Véritable acte de naissance discographique pour les Norvégiens, "For All Tid" cristallise en lui l’œuvre de jeunesse, une forme de beauté froide et une naïveté sincère. Sorti dans la période charnière du Black Metal norvégien, là où ce style commençait à vouloir se diversifier tout en maintenant et en affirmant son esthétique proprement nordique, mélodique et glaciale, ce premier album est un disque profondément atmosphérique. Les claviers, parfois rudimentaires, sont utilisés avec un goût certain, et la production brute, feutrée et crépusculaire – loin de la brillance symphonique des albums suivants – confère à "For All Tid" un charme plutôt austère.
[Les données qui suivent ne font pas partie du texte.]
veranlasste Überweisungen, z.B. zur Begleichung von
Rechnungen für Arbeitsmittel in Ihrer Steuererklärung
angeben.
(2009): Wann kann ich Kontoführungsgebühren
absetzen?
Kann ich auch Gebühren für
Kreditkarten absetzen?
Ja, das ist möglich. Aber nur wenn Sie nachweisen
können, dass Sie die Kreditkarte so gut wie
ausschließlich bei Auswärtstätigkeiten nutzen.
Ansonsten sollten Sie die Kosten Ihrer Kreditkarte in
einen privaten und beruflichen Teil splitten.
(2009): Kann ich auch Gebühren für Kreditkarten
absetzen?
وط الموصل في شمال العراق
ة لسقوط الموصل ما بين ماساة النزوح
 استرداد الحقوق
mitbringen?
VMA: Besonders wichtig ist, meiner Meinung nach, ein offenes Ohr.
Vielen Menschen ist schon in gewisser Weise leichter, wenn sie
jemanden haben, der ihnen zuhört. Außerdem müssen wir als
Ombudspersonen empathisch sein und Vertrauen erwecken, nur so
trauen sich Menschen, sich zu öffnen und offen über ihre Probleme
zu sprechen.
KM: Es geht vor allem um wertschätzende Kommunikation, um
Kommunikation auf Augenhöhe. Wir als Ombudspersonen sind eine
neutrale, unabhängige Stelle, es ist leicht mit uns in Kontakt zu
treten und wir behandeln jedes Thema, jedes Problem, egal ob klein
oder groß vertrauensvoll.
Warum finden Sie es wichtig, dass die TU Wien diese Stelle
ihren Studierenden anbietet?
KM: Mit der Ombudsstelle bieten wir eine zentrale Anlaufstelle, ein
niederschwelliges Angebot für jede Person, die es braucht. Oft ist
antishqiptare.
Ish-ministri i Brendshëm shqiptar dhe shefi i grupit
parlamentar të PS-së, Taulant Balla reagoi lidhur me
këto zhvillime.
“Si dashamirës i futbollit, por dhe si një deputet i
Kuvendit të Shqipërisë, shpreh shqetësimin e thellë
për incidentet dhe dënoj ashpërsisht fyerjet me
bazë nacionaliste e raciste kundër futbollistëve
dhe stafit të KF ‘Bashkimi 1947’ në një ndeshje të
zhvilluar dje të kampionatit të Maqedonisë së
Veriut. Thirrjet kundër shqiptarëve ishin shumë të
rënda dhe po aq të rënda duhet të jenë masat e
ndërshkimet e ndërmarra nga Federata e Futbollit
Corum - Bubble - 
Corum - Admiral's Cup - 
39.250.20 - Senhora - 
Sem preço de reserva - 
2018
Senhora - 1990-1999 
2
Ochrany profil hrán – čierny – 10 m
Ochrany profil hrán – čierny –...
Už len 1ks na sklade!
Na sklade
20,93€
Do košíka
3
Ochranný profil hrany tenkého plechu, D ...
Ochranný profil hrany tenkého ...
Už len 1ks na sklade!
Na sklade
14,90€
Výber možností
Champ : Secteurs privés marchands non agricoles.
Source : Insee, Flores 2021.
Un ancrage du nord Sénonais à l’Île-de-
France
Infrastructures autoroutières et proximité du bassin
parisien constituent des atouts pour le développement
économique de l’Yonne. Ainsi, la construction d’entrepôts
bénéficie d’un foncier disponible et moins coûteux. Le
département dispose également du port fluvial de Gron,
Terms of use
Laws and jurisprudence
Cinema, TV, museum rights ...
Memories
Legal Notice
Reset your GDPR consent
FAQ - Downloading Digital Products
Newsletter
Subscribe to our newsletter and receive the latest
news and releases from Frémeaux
DIMMU BORGIR tire son nom d’une formation rocheuse islandaise, qui est le reste d’un champ de lave lié à une éruption qui s’est produite il y a plus de 2300 ans. Des contes populaires personnifient ces excroissances rocheuses comme des trolls ou des elfes. Le groupe a déjà produit deux démos homonymes, ainsi qu’un premier EP, "Inn I Evighetens Mørke", qui attire l’attention d’un jeune label en devenir : No Colour Records. En enregistrant au Stovner Lydstudio à Oslo durant l’été 1994, le groupe dispose de moyens plutôt dérisoires. Shagrath y tient encore la batterie et les claviers (avant de devenir le frontman à plein temps à partir de "Stormblåst"), tandis que Silenoz assure les guitares et le chant principal. Le line-up est complété par Tjodalv (guitare) et Brynjard Tristan (basse). Deux invités vont partager les sessions d’enregistrement et participer avec leurs touches respectives à quelques envolées vocales : Vicotnik et Draug Aldrahn de DØDHEIMSGARD. D’ailleurs, ce dernier s’occupera des paroles écrites en norvégien ancien.
L’album, s’il passe plutôt inaperçu en dehors des frontières de la Norvège, marquera pourtant le groupe. Shagrath parlera de "For All Tid", la nostalgie aidant, comme d’un album dans lequel chacun des musiciens a eu le sentiment de capturer une essence de pureté. Silenoz, quant à lui, précisera que "For All Tid" représente « une époque innocente, sincère, où nous n’avions rien à prouver à personne ». Le groupe considère aujourd’hui cet album comme leur offrande la plus honnête, même s’il reconnaît ses maladresses techniques. Ils y voient le témoignage d’une époque où tout était encore à construire, avant la professionnalisation et la surenchère orchestrale qui les caractériseront quelque peu par la suite.
Du côté des compositions, si la majeure partie des titres ne s’établira pas dans le panthéon musical du groupe, ils comportent en leur sein, pour la plupart, l’ébauche des futurs chefs-d’œuvre du groupe. "Under Korpens Vinger" est sacrément accrocheur, avec le beau jeu vocal de Shagrath et les nappes symphoniques du plus bel effet d’un autre musicien de session qui occupera une place importante par la suite au sein de DIMMU BORGIR : Stian Aarstad. "Raabjørn Speiler Draugheimens Skodde" reste le meilleur des morceaux de ce premier album. Il sera, du reste, réenregistré pour une réédition de "Enthrone Darkness Triumphant" produite par Nuclear Blast en 2001, preuve, s’il en est, de l’attachement du groupe à cette période. J’aime également le titre de clôture, "Den Gjemte Sannhets Hersker", avec ses belles plages symphoniques et son riffing captivant. Le reste est plutôt inégal et demande encore du travail, de la technique et de la maturité, ce que les Norvégiens s’efforceront de faire dès l’album suivant, en 1996, avec "Stormblåst".